Middle School Love: She Wants That Old Thing Back

It seems like with every relationship/datingship I’ve had with the exception of one or two, I’ve always had to take a step back and say, “It shouldn’t be this hard.” When you’re dealing with someone who you’re not meant to be with, you will always have to come to that realization, and then walk away. Not to say that lasting relationships with your soul-mate aren’t hard and don’t require work, but I’m a firm believer in kismet, and the idea that what will be will be. For me, the feeling of “It shouldn’t be this hard” usually comes when I start to over-analyze the small things to try and understand what he thinks or how he feels. I’ve learned that men sometimes aren’t the best communicators, and as women, we have to look for context clues to know what’s really going on from their perspective. I’m a ditz. I don’t pick up on clues very well, so I usually just end up walking away out of frustration and lack of communication from him. To me, it’s easier to just walk away than to try and convince myself that someone is interested or has certain feelings for me. Of course, this never plays out too well, and I usually end up having to go back, apologize, and find another alternative. Determining where to draw the line between protecting my own feelings and opening up to someone else is a pretty difficult task for me, and is probably the thing I struggle with the most. I remember a time when things were as black and white as I wish they could be today.

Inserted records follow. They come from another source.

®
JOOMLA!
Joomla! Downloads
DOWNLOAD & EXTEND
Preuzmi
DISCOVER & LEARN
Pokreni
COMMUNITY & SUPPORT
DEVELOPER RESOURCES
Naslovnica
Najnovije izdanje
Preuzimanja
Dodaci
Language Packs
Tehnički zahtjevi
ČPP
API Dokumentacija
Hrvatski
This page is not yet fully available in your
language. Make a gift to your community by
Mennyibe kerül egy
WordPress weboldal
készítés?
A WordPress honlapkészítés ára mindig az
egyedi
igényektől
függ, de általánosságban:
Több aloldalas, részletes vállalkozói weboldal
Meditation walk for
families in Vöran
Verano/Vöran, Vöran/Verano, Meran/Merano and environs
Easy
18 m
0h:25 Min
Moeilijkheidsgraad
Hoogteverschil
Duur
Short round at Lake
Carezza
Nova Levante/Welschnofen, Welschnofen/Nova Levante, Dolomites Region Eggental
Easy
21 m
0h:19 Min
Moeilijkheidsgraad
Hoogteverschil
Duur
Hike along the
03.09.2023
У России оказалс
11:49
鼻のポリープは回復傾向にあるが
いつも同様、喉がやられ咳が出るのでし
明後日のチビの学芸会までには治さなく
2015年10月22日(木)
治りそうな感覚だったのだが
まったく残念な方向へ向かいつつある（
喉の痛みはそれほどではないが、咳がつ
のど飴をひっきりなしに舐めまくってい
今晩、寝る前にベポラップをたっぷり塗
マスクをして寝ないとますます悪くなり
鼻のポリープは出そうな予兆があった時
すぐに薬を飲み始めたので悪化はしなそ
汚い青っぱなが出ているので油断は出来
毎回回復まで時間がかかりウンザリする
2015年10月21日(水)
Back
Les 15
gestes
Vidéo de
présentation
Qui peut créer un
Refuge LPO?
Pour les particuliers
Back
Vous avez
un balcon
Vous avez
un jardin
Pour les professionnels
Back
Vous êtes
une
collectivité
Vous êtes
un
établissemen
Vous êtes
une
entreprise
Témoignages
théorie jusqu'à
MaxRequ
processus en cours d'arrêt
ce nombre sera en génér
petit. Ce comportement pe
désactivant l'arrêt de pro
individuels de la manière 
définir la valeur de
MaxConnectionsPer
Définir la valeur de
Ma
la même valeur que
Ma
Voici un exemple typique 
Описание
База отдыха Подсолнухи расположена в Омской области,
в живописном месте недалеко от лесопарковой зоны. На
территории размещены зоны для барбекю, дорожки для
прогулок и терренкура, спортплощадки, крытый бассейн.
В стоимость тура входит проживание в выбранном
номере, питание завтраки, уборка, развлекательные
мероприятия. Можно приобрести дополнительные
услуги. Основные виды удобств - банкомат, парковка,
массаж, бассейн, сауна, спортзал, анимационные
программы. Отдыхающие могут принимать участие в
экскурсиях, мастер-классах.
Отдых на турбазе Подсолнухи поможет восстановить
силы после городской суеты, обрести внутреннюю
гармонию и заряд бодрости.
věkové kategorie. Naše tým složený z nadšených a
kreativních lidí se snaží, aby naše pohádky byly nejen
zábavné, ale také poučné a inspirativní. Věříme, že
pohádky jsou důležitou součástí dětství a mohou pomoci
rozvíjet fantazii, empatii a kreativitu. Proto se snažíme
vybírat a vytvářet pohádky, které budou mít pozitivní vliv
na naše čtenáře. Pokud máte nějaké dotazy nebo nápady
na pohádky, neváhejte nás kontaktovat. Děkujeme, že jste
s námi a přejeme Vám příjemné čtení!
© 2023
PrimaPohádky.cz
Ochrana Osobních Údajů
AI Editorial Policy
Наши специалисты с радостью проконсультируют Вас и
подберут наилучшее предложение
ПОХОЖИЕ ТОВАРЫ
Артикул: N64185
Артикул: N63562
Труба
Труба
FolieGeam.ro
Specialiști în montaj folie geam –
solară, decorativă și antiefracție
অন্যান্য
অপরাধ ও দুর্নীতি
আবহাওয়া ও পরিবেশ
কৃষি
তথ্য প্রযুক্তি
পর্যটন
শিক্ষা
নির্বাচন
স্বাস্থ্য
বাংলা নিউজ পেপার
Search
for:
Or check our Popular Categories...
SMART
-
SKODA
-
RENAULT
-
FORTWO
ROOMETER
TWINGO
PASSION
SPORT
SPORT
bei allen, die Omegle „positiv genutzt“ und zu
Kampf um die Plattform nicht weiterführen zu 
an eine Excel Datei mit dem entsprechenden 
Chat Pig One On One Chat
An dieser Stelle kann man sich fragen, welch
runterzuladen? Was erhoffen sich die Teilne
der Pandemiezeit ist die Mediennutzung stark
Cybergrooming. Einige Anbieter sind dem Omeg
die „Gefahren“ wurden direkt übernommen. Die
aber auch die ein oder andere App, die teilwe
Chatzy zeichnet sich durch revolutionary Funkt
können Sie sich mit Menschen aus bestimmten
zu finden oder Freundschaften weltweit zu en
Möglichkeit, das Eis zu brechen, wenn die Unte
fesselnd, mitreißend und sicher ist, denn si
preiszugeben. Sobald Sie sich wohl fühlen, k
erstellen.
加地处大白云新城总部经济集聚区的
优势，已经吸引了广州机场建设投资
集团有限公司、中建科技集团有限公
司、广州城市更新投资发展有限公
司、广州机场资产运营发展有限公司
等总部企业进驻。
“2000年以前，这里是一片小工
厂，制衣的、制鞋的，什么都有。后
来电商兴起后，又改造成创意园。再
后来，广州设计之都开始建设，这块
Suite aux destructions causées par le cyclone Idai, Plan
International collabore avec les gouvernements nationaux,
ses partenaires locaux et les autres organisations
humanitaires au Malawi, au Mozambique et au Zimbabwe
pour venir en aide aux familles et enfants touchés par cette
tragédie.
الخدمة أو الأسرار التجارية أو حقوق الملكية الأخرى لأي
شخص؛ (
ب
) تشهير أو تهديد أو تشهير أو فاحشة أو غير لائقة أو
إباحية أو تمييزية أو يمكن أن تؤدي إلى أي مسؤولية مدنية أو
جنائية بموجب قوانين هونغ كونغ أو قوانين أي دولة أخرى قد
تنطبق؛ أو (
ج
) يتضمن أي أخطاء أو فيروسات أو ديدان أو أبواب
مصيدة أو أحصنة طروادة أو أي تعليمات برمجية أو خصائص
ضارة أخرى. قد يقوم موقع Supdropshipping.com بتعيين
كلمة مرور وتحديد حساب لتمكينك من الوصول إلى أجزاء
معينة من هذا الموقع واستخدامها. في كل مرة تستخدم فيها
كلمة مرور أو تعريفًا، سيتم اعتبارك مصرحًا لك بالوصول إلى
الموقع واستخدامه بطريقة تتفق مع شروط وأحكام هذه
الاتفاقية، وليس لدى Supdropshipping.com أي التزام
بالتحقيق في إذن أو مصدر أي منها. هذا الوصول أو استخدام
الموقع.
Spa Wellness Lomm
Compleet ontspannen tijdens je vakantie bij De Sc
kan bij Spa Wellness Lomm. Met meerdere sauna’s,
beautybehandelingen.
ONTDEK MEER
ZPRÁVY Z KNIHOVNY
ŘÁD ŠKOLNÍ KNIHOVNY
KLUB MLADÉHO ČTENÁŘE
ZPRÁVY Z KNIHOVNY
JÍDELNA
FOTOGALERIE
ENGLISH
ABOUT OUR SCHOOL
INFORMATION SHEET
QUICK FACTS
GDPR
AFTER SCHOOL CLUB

I got my very first boyfriend in the 7th grade at the I-know-everything-about-boys age of 12. Although our love lasted for about 2 weeks, it was pretty definitive. There were never any questions of how he felt about me, how much he liked me, if he still had feelings for his last girlfriend, nothing like that. I knew he liked me because he told me so. I knew he wanted to be with me because he asked me to be his girlfriend at lunch in front of all of our friends (we all had the same friends because with about 30% of the school made up of Blacks, everyone knew each other). I knew he wasn’t afraid to let the whole school know that we were together because he would hold my hand when we walked to class, and he’d carry my backpack. He always made me feel like the most beautiful girl in the world even though we dated during my awkward stage of dadolescence. The stage where I was learning to pluck my eyebrows and looked like I was constantly excited and yet depressed all at the same time. The stage where I had two little thimbles poking out of my shirt where my breasts would one day reside. The stage where I was the tallest, skinniest Black girl with braces and stood out of the student body like a hooker in church. At lunch, all of the boys would play basketball, and all of the girls would stand around the court and watch the boys play. When the bell rang for us to go our seperate ways, he would kiss me good-bye and hand me a love letter that he wrote in the period before lunch. At the winter dance, we danced to Case, Aaliyah, and Blackstreet, and knew that we’d always be together. He bought my soda, told me I was pretty, and when I told him that he smelled good, he told me that he wore his Michael Jordan cologne because he knew I liked it. We were in love. For the life of me, I still can’t remember why we broke up. Not that it matters, because he ended up dating one of my friends a few weeks later. But of course I didn’t care, because I was so over him.

Somewhere between 1997 and 2010, things got complicated. Dating got complicated. The letters stopped coming, the compliments were fewer and further between, and nothing was ever as certain or absolute. Now I’d be a complete fool to compare any of my adult relationships to my 7th grade love, but it makes me question how people go through life from one extreme and land at the other end of the spectrum. At what point does it become difficult to tell someone you have feelings for them or want to be with them forever, or that you wore her favorite cologne to make her smile? When did dating and relationships and love become a never-ending guessing game, where emotional inhibitions lead to failed relationships and going out on a limb will almost always result in a fall? The better question is how do we get that old thing back? When is it ok to show someone you love them without wondering what the reaction will be? When won’t it matter if you throw rocks at her bedroom window just for the opportunity to tell her how you feel? Why won’t she just go all in, balls to the wall without throwing caution to the wind? When do we go from “It shouldn’t be this hard” to “Is it really this easy?”